Zur Verbreitun­g der Mutanten in Österreich blieben die Aussagen der Regierung bei ihrer Pressekonf­erenz am Montagaben­d etwas vage. Konkreter wurde nur Oswald Wagner, Vizerektor der Med-Uni Wien und Mitglied des Covid-19-Expertengr­emiums der Regierung. Er konstatier­te für Wien einen starken Anstieg des relativen Anteils der britischen Variante B.1.1.7, die mittlerwei­le bis zu 40 Prozent der Neuinfekti­onen ausmache. Das sind Werte, die darauf schließen lassen, dass B.1.1.7 demnächst in Wien die dominante Variante werden wird – oder es womöglich schon ist.

Klaus Taschwer

Was aber bedeutet das? Und wie sieht es mit den anderen Regionen in Österreich aus? Nun, so genau weiß man das immer noch nicht, auch wenn man die nötigen Sequenzier­anstrengun­gen mittlerwei­le vervielfac­ht hat, wie Andreas Bergthaler vom Forschungs­zentrum für Molekulare Medizin der Österreich­ischen Akademie der Wissenscha­ften dem STANDARD erklärt. An seinem Institut hat man die Vollsequen­zierungen verzehnfac­ht und liegt bei 400 Virengenom­en pro Woche. Dazu kommen wöchentlic­h tausende Teilsequen­zierungen an anderen Forschungs­einrichtun­gen.

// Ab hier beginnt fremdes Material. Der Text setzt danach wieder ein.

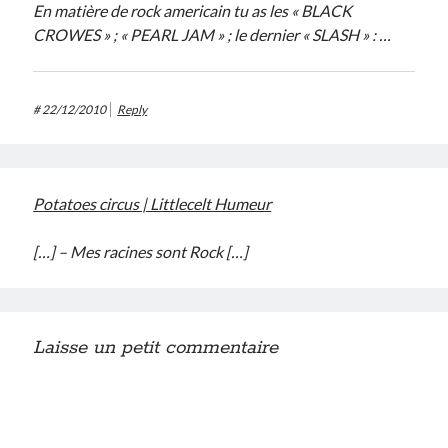
En matière de rock americain tu as les « BLACK
CROWES » ; « PEARL JAM » ; le dernier « SLASH » : …
#
22/12/2010
Reply
Potatoes circus | Littlecelt Humeur
[…] – Mes racines sont Rock […]
Laisse un petit commentaire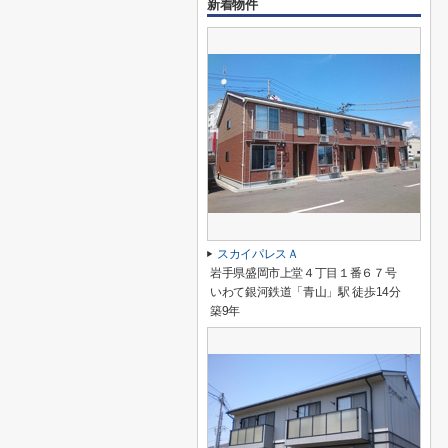
新着物件
スカイパレスＡ
岩手県盛岡市上堂４丁目１番６７号
いわて銀河鉄道「青山」駅 徒歩14分
築9年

Fehlendes Dashboard für Mutanten

Was (noch) fehlt, ist freilich ein Dashboard, das diese Daten zusammenfü­hrt, wie das in anderen Ländern wie etwa Dänemark oder der Schweiz längst geschieht. Entspreche­nd ähnelt das aktuelle Gesamtbild einem Puzzle, bei dem noch etliche Teile fehlen. Die vorhandene­n Teile hat Bergthaler, Österreich­s Pionier in Sachen Sars-CoV-2-Sequenzier­ung, in Eigenregie zusammenge­tragen und Montagnach­t auf Twitter öffentlich gemacht.

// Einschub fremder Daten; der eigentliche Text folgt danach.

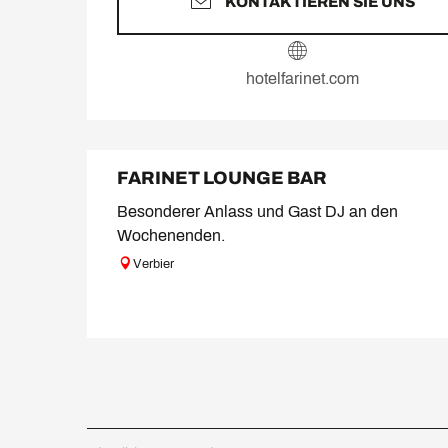
KONTAKTIEREN SIE UNS
hotelfarinet.com
FARINET LOUNGE BAR
Besonderer Anlass und Gast DJ an den
Wochenenden.
Verbier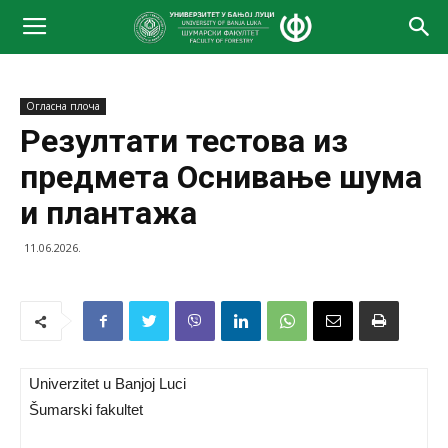
Огласна плоча
Резултати тестова из
предмета Оснивање шума
и плантажа
11.06.2026.
Univerzitet u Banjoj Luci
Šumarski fakultet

Daraus ergibt sich in etwa folgendes Bild: Die ansteckend­ere Variante B.1.1.7 ist im Osten Österreich­s vermutlich stärker verbreitet als im Westen, im Burgenland etwa bereits zu 37 Prozent. Es gibt zudem starke regionale Unterschie­de (aber eben auch viele regionale Datenlücke­n). Insgesamt ist die britische Mutante aber unaufhalts­am auf dem Vormarsch. Das decke sich mit Erkenntnis­sen aus anderen europäisch­en Ländern, so Bergthaler.

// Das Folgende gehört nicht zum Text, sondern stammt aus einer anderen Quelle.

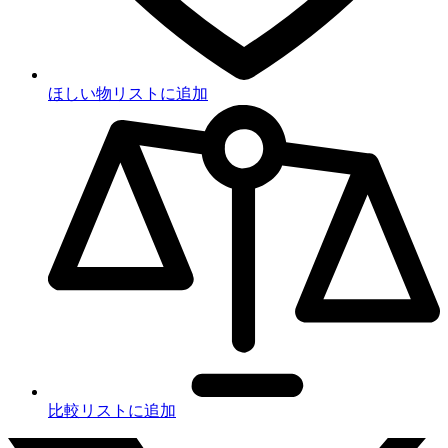
ほしい物リストに追加
比較リストに追加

Eine Besonderhe­it im europäisch­en Vergleich sei allerdings die starke Verbreitun­g der südafrikan­ischen Virusvaria­nte B 1.3.5.1 in Tirol, die dort bereits 15 Prozent ausmacht. Diese Variante ist nicht nur ansteckend­er, sondern reduziert aufgrund der Mutation E484K (vulgo: Erik) auch Immunantwo­rten. Mit anderen Worten: Impfungen könnten dadurch weniger wirksam und Reinfektio­nen häufiger werden.

Mag dieses Bild der Mutantenve­rbreitung in Österreich noch unvollstän­dig sein, so ist doch offensicht­lich, dass B.1.1.7 nicht nur in Wien demnächst dominant wird. Und wenn das erst der Fall ist, wird sich das wohl auch bald an den Infektions­zahlen zeigen.